The passive hedging strategy allows one to harvest a greater portion of the intermediary risk premium without risk of such horrible drawdowns. Meanwhile, the tactical hedging strategy strictly dominates the passive hedging strategy. It thereby allows us to harvest an even greater portion of the intermediary risk premium at daily frequency. Of course, we can do even better with a more sophisticated model of predicting risk-offs, or working at a higher frequency still; thereby allowing us to exploit intraday fluctuations.
Please let me know if you can get me access to expensive tick data. Or if you want me to work with your team on researching systematic trading strategies.

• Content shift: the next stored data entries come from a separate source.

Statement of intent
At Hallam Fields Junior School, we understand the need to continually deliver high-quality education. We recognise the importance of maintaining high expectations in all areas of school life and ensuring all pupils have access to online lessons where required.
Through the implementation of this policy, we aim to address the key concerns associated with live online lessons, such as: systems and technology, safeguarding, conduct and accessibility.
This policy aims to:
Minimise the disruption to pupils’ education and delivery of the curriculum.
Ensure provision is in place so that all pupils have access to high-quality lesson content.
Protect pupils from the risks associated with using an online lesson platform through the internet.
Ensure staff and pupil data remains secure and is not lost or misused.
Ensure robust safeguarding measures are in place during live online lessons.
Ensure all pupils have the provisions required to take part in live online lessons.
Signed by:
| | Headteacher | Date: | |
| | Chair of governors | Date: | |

Postscript. Instead of examining expanding window Sharpe ratios, as in the penultimate graph, we are better off looking at fixed-window rolling Sharpe ratios. Here we look at annual rolling Sharpe ratios of our passive and tactical hedging strategies. The graphs below clarify why the tactical hedging strategy strictly outperforms the passive hedging strategy. Basically, we flip from holding the portfolio [-1,+1] to [+1,-1] in [VIXY,VIXM] when we are near-certain that tomorrow will be a risk-off. This ensures that, instead of losing money in a risk-off we can predict the day before, we make money. The next figure displays daily year-on-year risk-adjusted returns — the moving 252-day Sharpe ratio rescaled to market volatility.

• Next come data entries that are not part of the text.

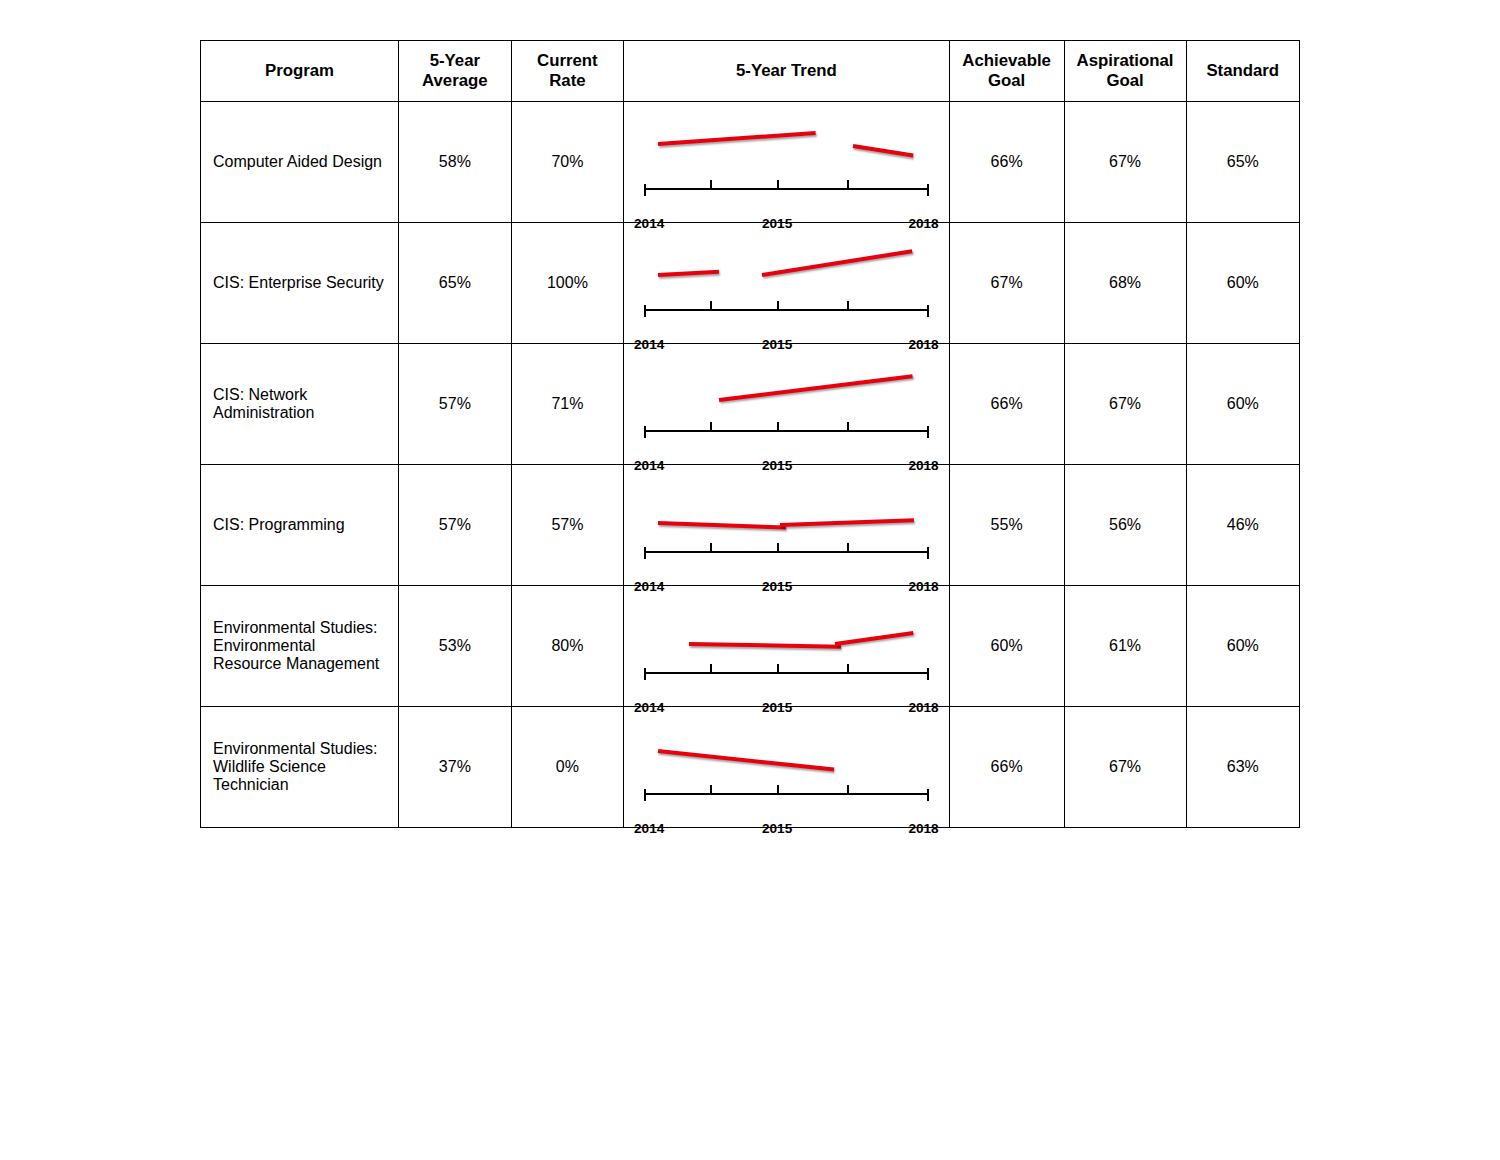| Program | 5-Year Average | Current Rate | 5-Year Trend | Achievable Goal | Aspirational Goal | Standard |
| --- | --- | --- | --- | --- | --- | --- |
| Computer Aided Design | 58% | 70% | 2014 2015 2018 | 66% | 67% | 65% |
| CIS: Enterprise Security | 65% | 100% | 2014 2015 2018 | 67% | 68% | 60% |
| CIS: Network Administration | 57% | 71% | 2014 2015 2018 | 66% | 67% | 60% |
| CIS: Programming | 57% | 57% | 2014 2015 2018 | 55% | 56% | 46% |
| Environmental Studies: Environmental Resource Management | 53% | 80% | 2014 2015 2018 | 60% | 61% | 60% |
| Environmental Studies: Wildlife Science Technician | 37% | 0% | 2014 2015 2018 | 66% | 67% | 63% |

The next figure displays the 252-day moving average of the same. From both graphs, we can see that the outperformance of the tactical strategy is due entirely to our ability to predict risk-offs on the next day. This is secret sauce of the extraordinary risk-adjusted returns documented here.
Since we use up another year to initialize the rolling Sharpe ratios, we again report the realized risk premia on the four systematic strategies. The time window here is Jan 13, 2014 to Nov 27, 2019, so we are talking about the performance of these strategies over the past six years. On a risk-adjusted basis, tactical hedging has outperformed passive hedging by 2.2 percent; selling vol by 2.3 percent; and the US stock market by 5.5 percent per annum. If you'd invested $1 on Jan 13, 2014 in these four strategies with weights chosen to target market levels of volatility, as of Nov 27, 2019, you'd have $1.65 if you held the market portfolio; $1.97 if you sold volatility; $1.98 if you held the passive hedging portfolio; and $2.22 if you obeyed the tactical hedging strategy.